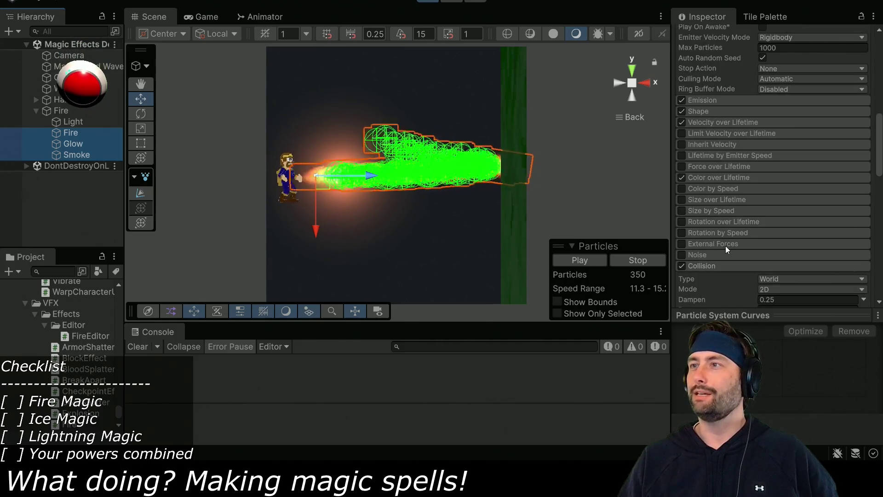
scroll(717, 268, down, 5)
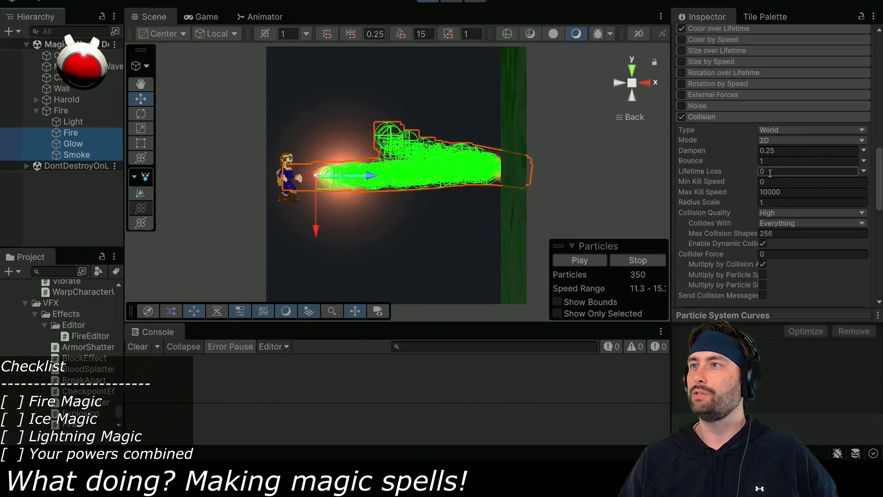
- Set the collision Radius Scale to 0.75 and Bounce to 0
text(0.25)
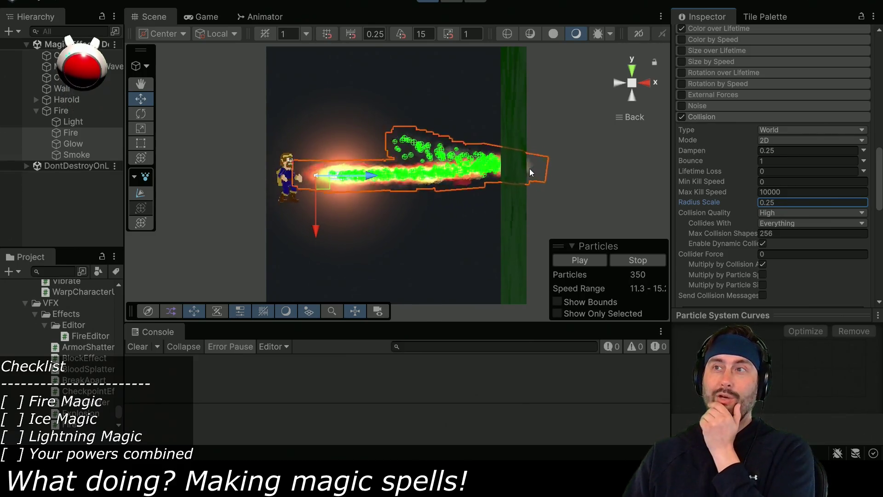
click(797, 202)
text(0.35)
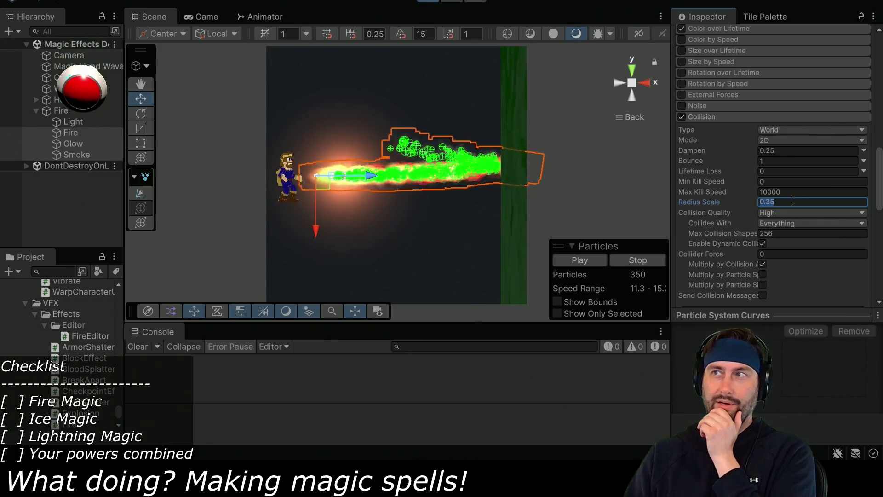
key(BackSpace)
key(BackSpace)
text(5)
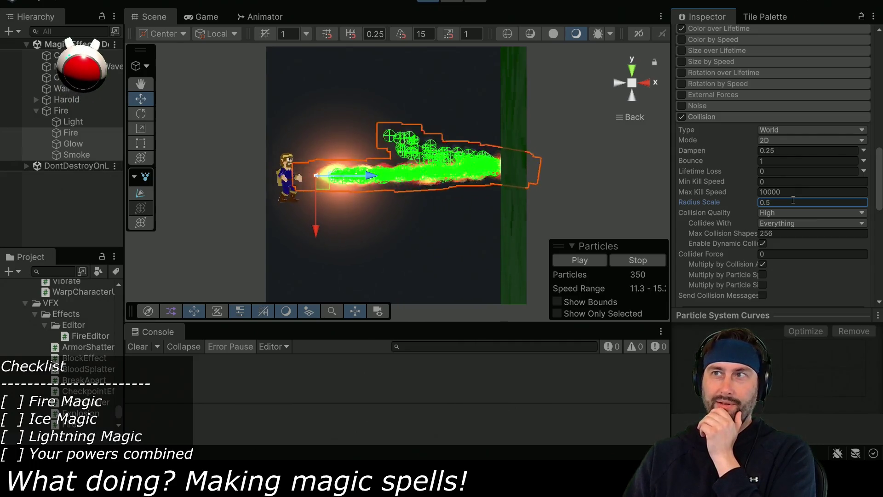
key(BackSpace)
text(6)
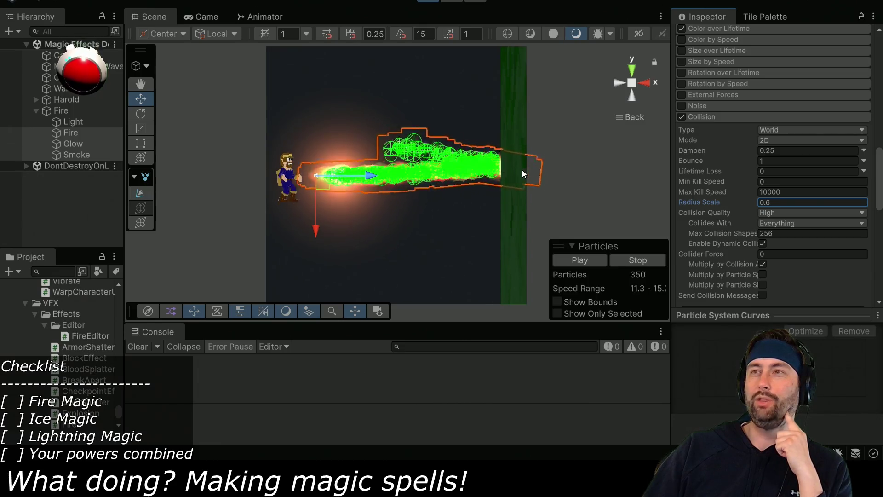
click(787, 201)
text(0.75)
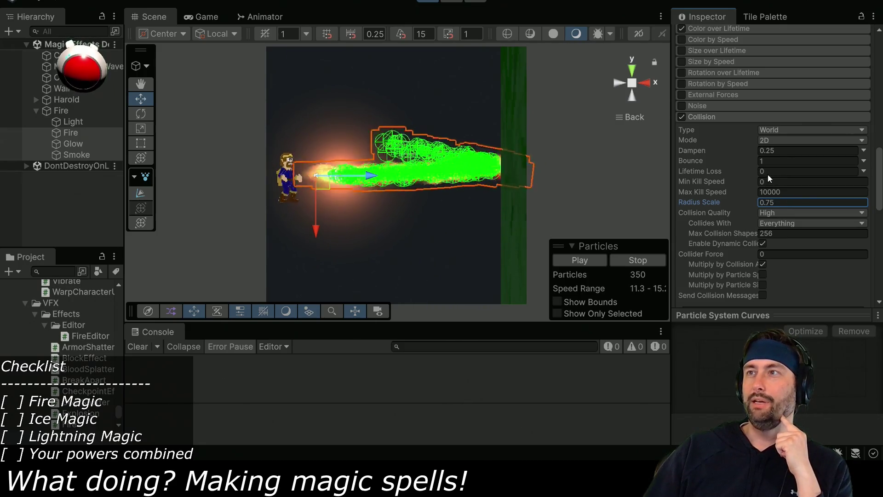
click(769, 160)
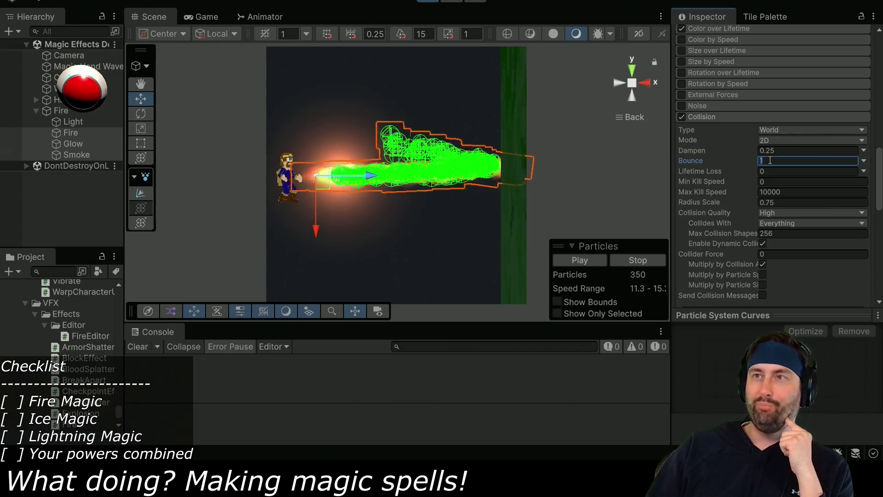
text(0)
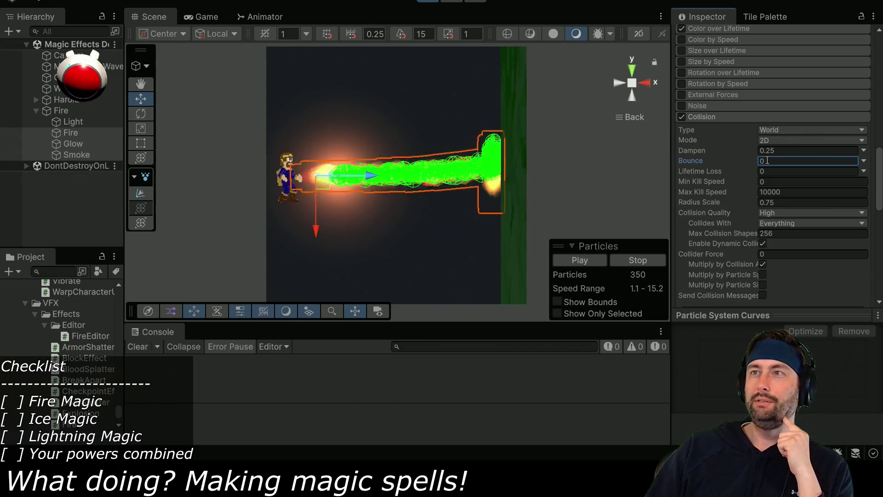
click(200, 20)
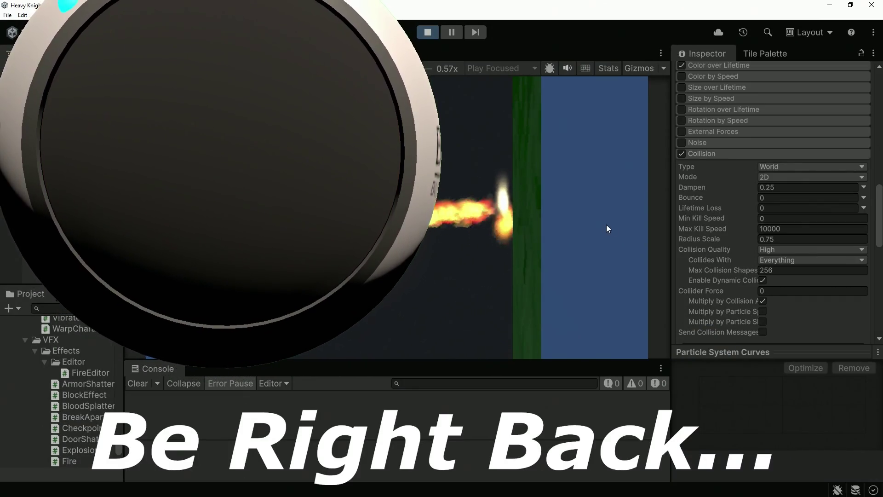
- Adjust the collision Dampen and Bounce values, settling on Dampen 0.5
click(779, 187)
text(0)
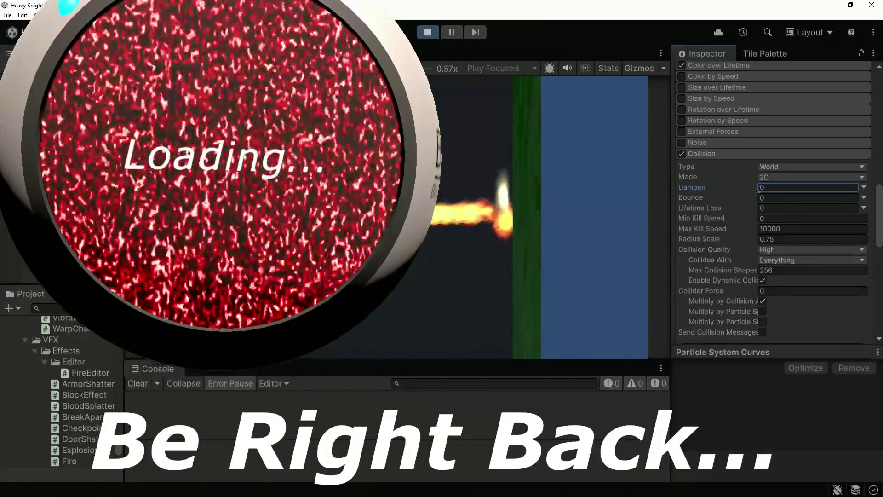
drag(754, 197, 771, 197)
click(769, 187)
text(1)
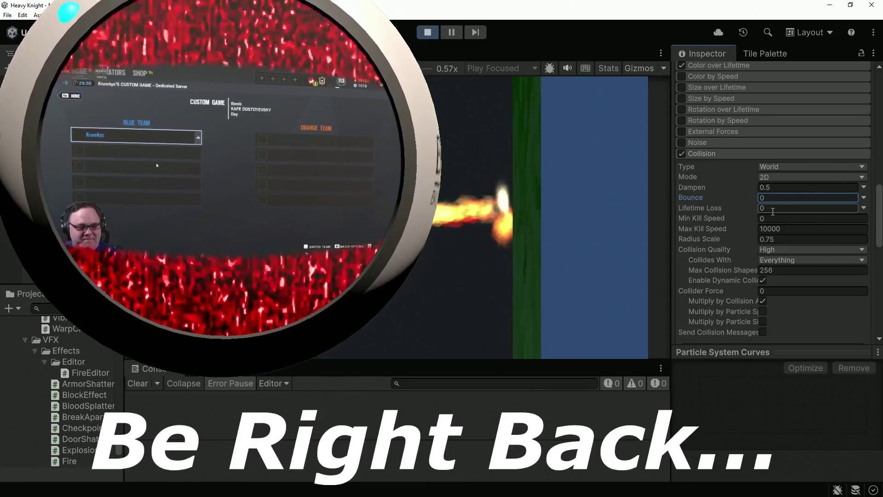
- Limit Collides With to the Default layer and turn off Multiply by Collision Angle
click(777, 259)
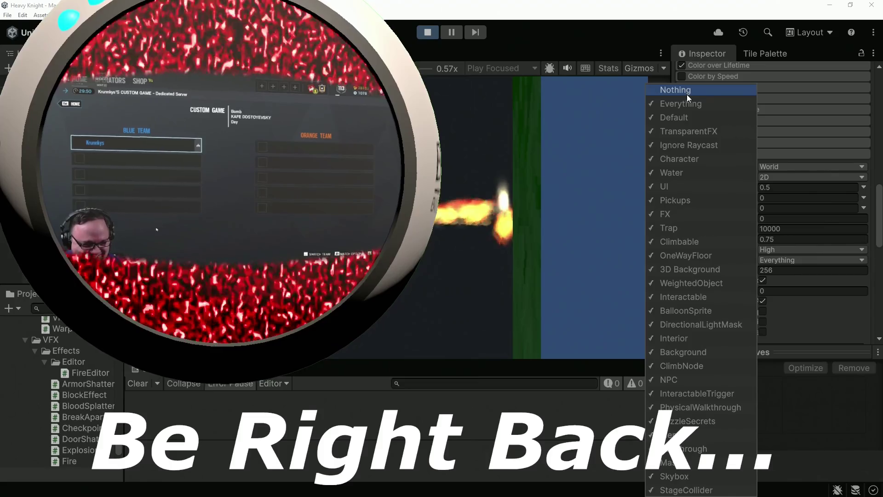
click(687, 94)
click(688, 117)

What needs to be done >> Retype the data above in full, exactly as it stands, and skip any image.

Response to the task >>
scroll(717, 268, down, 5)
- Set the collision Radius Scale to 0.75 and Bounce to 0
text(0.25)
click(797, 202)
text(0.35)
key(BackSpace)
key(BackSpace)
text(5)
key(BackSpace)
text(6)
click(787, 201)
text(0.75)
click(769, 160)
text(0)
click(200, 20)
- Adjust the collision Dampen and Bounce values, settling on Dampen 0.5
click(779, 187)
text(0)
drag(754, 197, 771, 197)
click(769, 187)
text(1)
- Limit Collides With to the Default layer and turn off Multiply by Collision Angle
click(777, 259)
click(687, 94)
click(688, 117)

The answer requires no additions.